> **Task instructions**
Make an exact copy of the entries below, with all images left out.

[Opening Input for this task section]

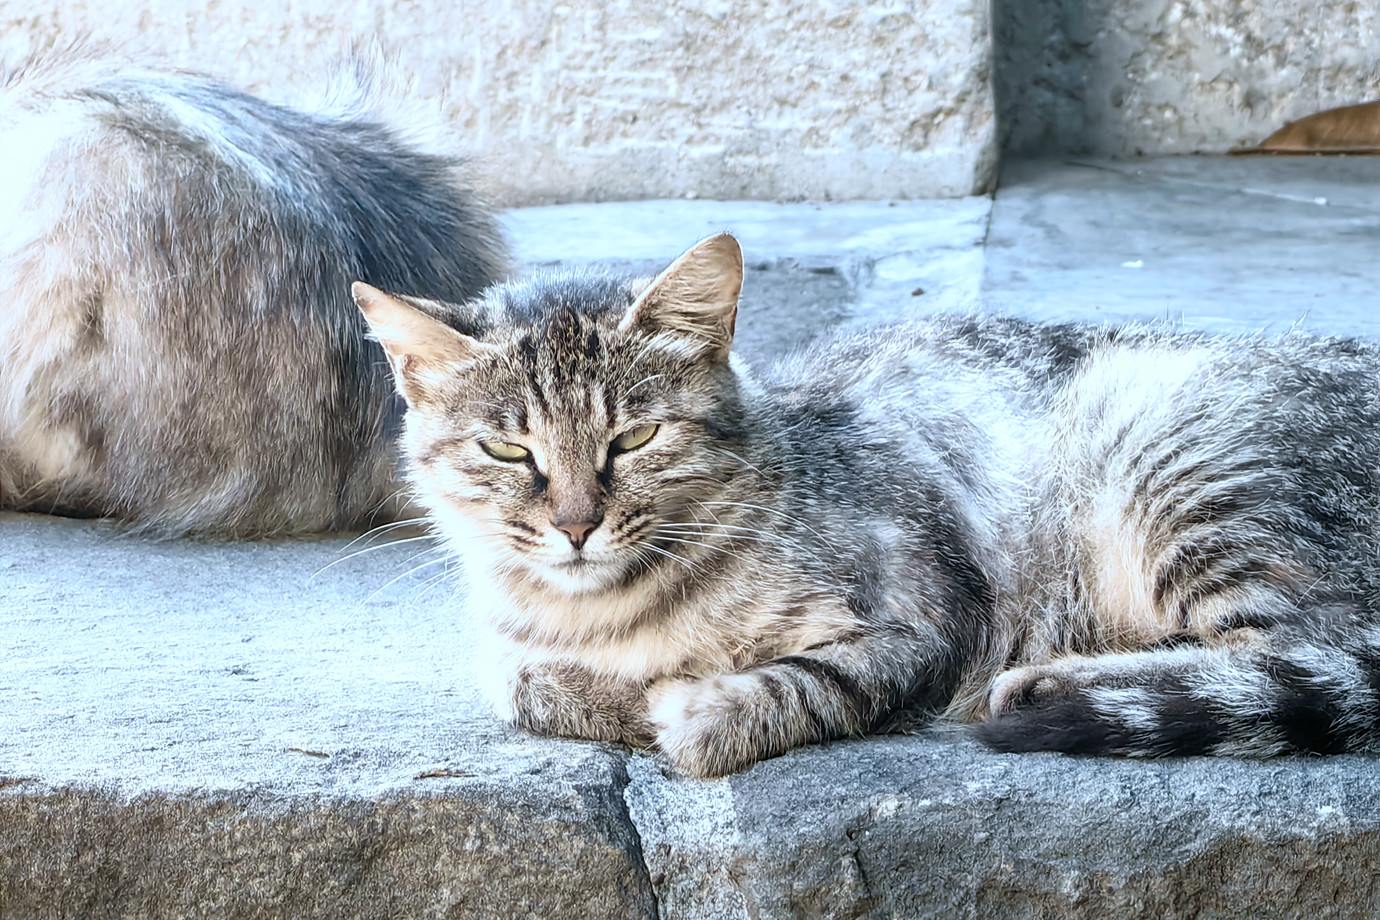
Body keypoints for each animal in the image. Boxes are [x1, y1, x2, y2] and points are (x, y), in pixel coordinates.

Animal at [356, 231, 1380, 777]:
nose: (575, 525)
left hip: (1178, 459)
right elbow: (519, 681)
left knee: (1304, 645)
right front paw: (618, 694)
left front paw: (699, 712)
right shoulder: (510, 646)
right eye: (506, 448)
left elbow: (806, 682)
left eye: (634, 439)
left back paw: (1057, 682)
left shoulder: (928, 615)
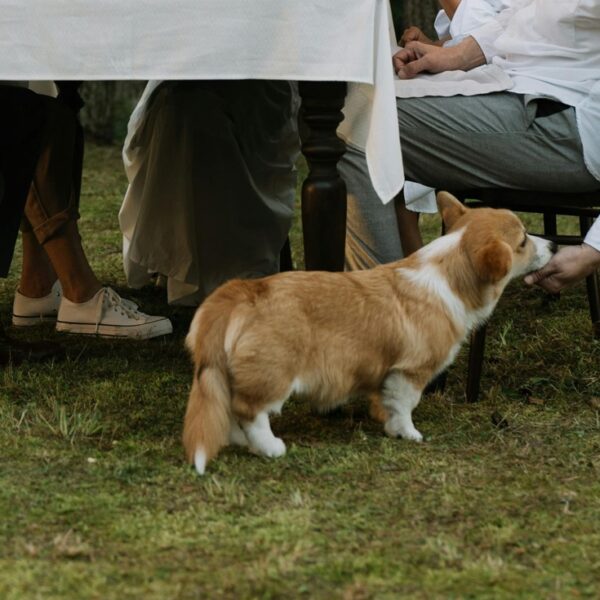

[Closing Input for this task section]

> **Answer to this problem**
Body keypoints for each animal in the image. Boxes are [x1, y1, x2, y2] and points are (x, y), in pixel coordinates.

Animal at [356, 231, 1380, 777]:
nose: (575, 525)
left hip: (1178, 459)
right elbow: (519, 681)
left knee: (1304, 645)
right front paw: (618, 694)
left front paw: (699, 712)
right shoulder: (510, 646)
right eye: (506, 448)
left elbow: (806, 682)
left eye: (634, 439)
left back paw: (1057, 682)
left shoulder: (928, 615)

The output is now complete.